Nefes gazetesinin sorularını yanıtlayan Recep Özel, iptali istenen kurultaya ilişkin olarak "YSK'nın verdiği kararı asliye ceza mahkemesi ya da ağır ceza mahkemesi bozamaz. Bozmamalı. Böyle bir şey olamaz. Bütün sistem allak bullak olur eğer mahkeme bu kararı bozarsa" değerlendirmesini yaptı. Dava sürecinde tartışmalara yol açan "mutlak butlan" kavramı için de Özel, "Siyasi partilerin davalarında, kongrelerinde ‘yok hükmünde kabul edilmesi’ gibi bir karar görülmüş bir şey değil" diye konuştu. O kongrenin seçimle ilgili kısımlarında karar verme ve itiraz süreçleri ile mazbatanın verilmesi gibi konuları seçim kurullarının ve son olarak da YSK'nın belirlediğini kaydeden Özel, "Bunların kararlarını ortadan kaldıracak herhangi bir karar olamaz" dedi. Özel, sözlerini "Seçim hukuku, seçim mecrası içerisinde Anayasa'nın 79'uncu maddesine göre YSK yetkili kılınır, herhangi bir mahkemenin yetkisi olamaz" vurgusu yaptı.

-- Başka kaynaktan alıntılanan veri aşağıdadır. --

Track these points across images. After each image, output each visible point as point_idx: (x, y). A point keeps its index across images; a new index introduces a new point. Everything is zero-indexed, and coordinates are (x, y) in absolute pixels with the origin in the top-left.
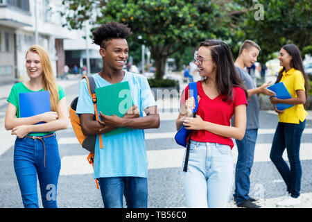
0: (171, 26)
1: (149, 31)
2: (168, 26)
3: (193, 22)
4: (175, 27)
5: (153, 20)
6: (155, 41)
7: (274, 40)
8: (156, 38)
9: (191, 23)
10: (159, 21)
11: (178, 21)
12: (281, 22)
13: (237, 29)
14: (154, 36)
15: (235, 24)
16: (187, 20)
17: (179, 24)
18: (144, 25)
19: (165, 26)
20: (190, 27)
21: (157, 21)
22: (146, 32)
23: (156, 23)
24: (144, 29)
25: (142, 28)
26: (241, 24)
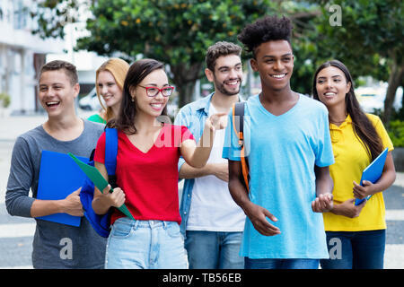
0: (200, 34)
1: (165, 42)
2: (195, 34)
3: (235, 28)
4: (205, 35)
5: (172, 25)
6: (174, 57)
7: (362, 58)
8: (177, 53)
9: (231, 30)
10: (181, 26)
11: (211, 27)
12: (376, 27)
13: (303, 41)
14: (174, 50)
15: (301, 33)
16: (224, 25)
17: (212, 31)
18: (157, 32)
19: (190, 33)
20: (230, 36)
21: (177, 26)
22: (160, 43)
23: (176, 30)
24: (158, 38)
25: (154, 36)
26: (310, 33)
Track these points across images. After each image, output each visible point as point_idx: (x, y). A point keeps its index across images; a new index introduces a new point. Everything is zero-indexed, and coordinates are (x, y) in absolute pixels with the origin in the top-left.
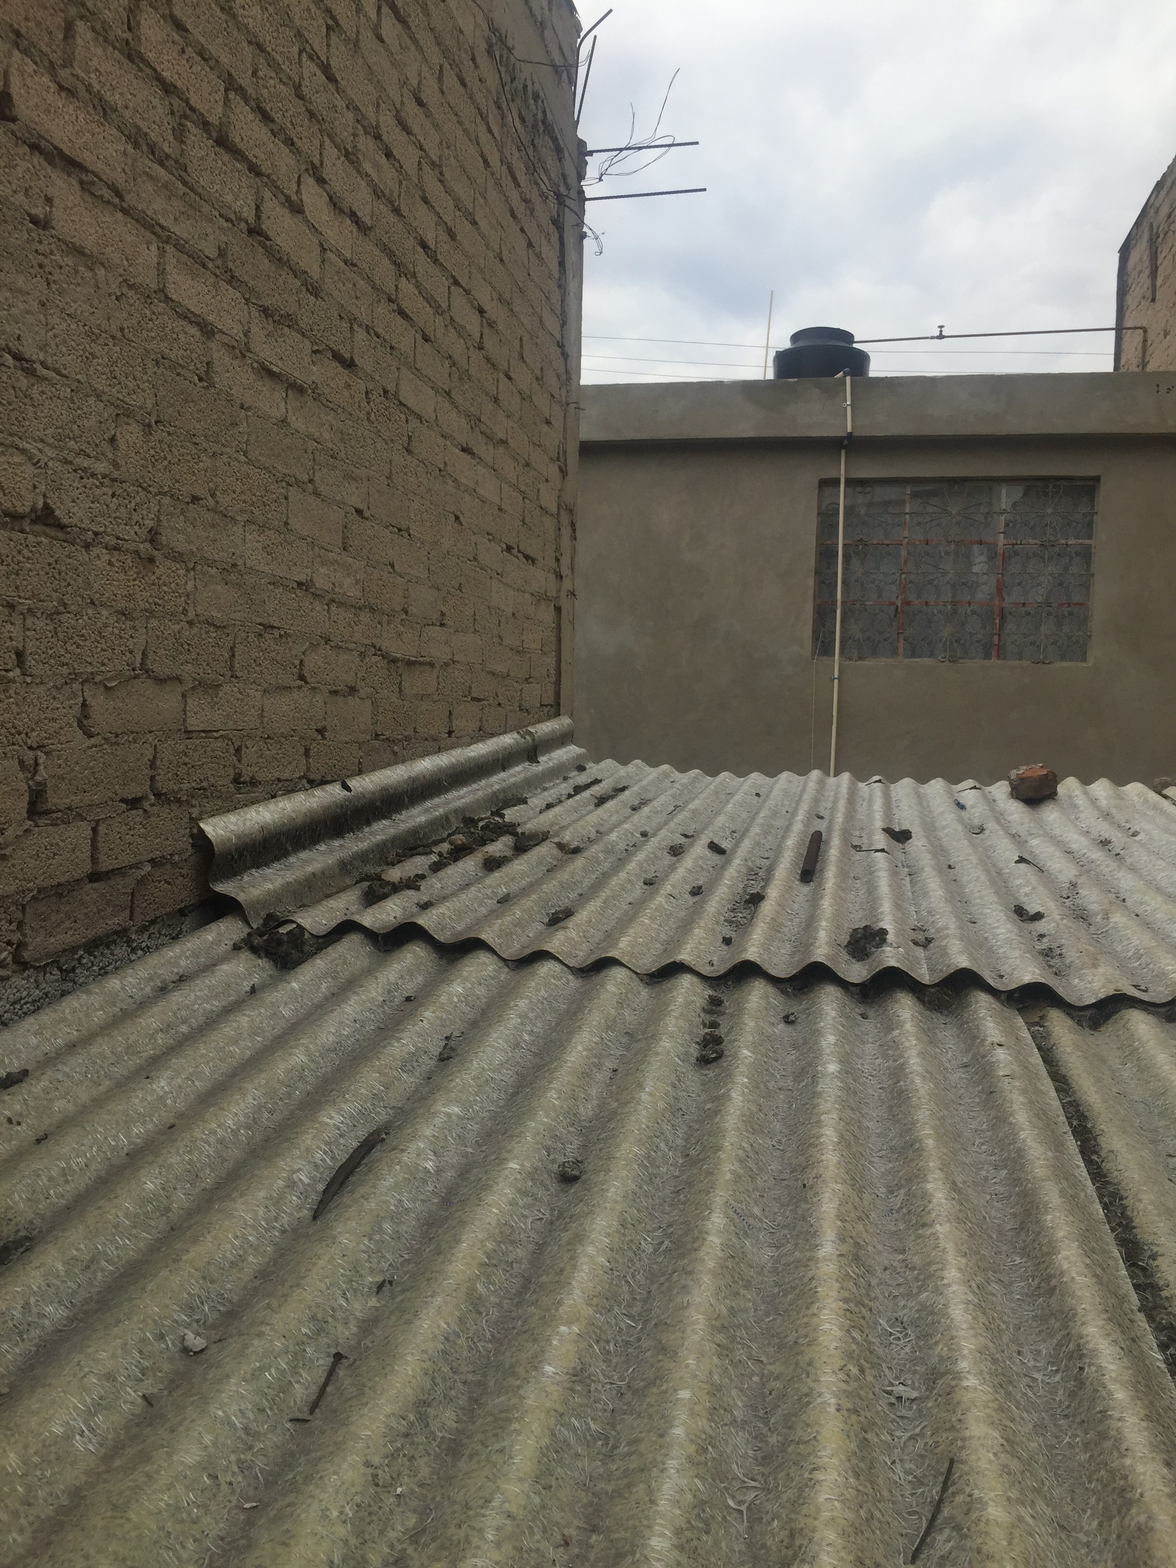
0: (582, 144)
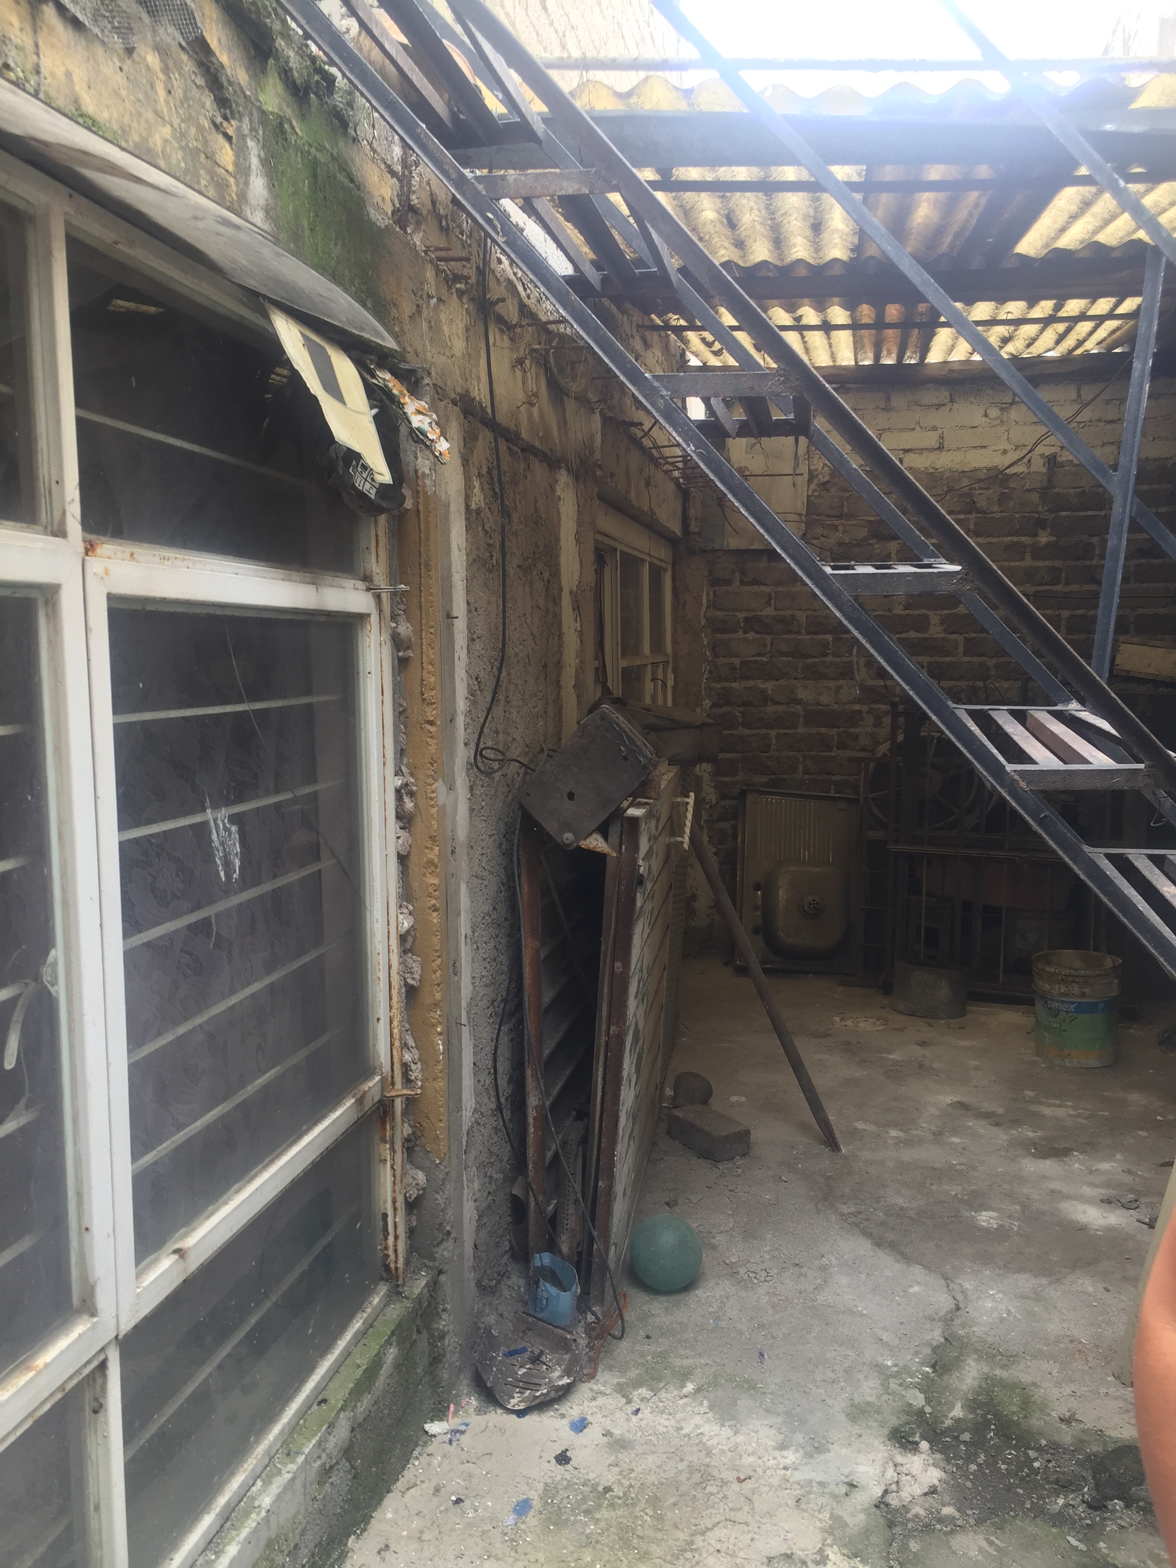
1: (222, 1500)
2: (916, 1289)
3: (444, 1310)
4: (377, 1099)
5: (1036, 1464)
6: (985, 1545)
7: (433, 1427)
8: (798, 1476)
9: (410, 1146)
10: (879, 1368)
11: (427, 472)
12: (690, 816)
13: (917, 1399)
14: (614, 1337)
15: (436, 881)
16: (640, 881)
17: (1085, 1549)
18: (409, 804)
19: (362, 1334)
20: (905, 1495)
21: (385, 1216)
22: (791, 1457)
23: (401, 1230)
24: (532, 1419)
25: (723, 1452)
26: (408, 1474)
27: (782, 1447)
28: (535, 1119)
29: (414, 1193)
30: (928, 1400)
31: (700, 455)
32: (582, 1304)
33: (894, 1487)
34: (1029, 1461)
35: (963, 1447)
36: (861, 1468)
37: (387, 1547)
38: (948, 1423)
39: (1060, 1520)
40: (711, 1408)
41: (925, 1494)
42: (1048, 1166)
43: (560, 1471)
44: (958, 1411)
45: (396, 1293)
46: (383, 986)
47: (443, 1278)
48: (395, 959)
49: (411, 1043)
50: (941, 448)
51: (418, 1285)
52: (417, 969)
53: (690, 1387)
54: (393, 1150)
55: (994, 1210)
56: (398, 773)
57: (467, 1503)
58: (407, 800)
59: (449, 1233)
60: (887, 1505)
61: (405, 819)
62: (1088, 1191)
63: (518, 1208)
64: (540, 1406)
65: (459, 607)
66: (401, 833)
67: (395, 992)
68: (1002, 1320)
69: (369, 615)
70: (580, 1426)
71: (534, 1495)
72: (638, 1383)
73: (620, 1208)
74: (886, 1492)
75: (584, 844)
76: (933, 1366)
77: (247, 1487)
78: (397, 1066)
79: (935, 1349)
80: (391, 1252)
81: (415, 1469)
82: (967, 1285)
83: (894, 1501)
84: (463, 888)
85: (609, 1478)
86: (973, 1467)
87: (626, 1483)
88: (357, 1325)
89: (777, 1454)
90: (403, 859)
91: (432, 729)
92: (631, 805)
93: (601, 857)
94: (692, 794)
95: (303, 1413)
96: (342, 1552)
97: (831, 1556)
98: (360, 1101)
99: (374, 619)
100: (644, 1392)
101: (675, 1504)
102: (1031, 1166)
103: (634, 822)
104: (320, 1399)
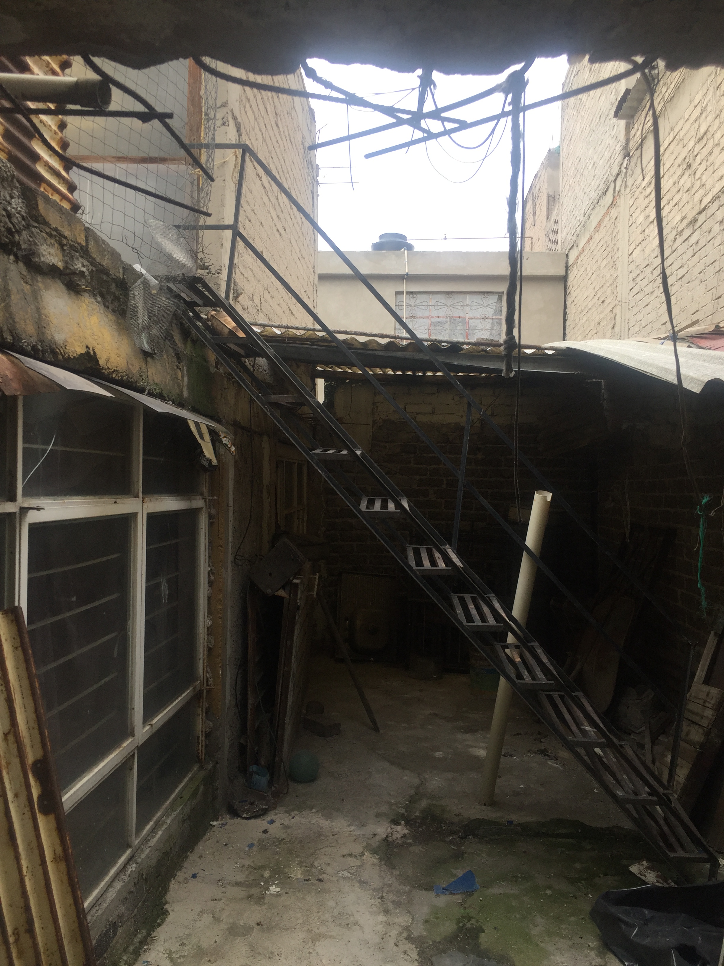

Ak Parti'nin YSK temsilcisi Recep Özel’in CHP kurultayının iptali talebiyle açılan davanın sonucu etkilemeyeceğini söylemesi, Ak Parti Genel Başkan Yardımcısı Hayati Yazıcı’nın Ekrem İmamoğlu’nun da aralarında bulunduğu isimler hakkında yürütülen soruşturmayla ilgili açıklamasında, masumiyet karinesinin gözetilmesi gerektiğini belirterek “Evrensel hukuk ilkeleri çerçevesinde hareket etmek zorundayız. İddiaların çarşaf çarşaf gazetelerde yer almasını doğru bulmuyorum” ifadelerini kullanması kamuoyunda çokça tartışıldı. Yargının bağımsız karar vermediği, davaların siyasi olduğu, mahkemelerin de iktidarın sopası haline geldiğine ilişkin onlarca örnek bulunuyor. AYM’nin Can Atalay kararının tanınmaması, iktidar ortağı Devlet Bahçeli’nin AYM’yi hedef alan ağır sözleri, AİHM kararlarına rağmen Osman Kavala’nın içeride tutulması, Gezi Direnişi bahane edilerek menajer Ayşe Barım’ın tutuklanması, Zafer Partisi Lideri Ümit Özdağ’ın aylarca cezaevinde tutulması, DEM Partili belediyelere yönelik operasyonlar, 19 Mart operasyonlarına ilişkin aradan geçen 100 güne rağmen somut deliller üretilememesi, son olarak Kurultay davası gibi pek çok gelişme yargının siyasallaştığının en somut örnekleri olarak karşımızda duruyor. Buna rağmen iktidar, siyasal yargıyı topluma kabul ettirmekten vazgeçmiyor. Geçmişte Adalet Yürüyüşü düzenleyen Kılıçdaroğlu’nun meseleyi “İmamoğlu ile yargı arasında” denklemine indirgemesi siyasallaşan yargının muhalefetin bir kısmı tarafından da kabul edildiğini gösteriyor. Bugünün mücadelesi aynı zamanda siyasallaşan yargıyı kabul edenlerle etmeyenler arasında geçiyor.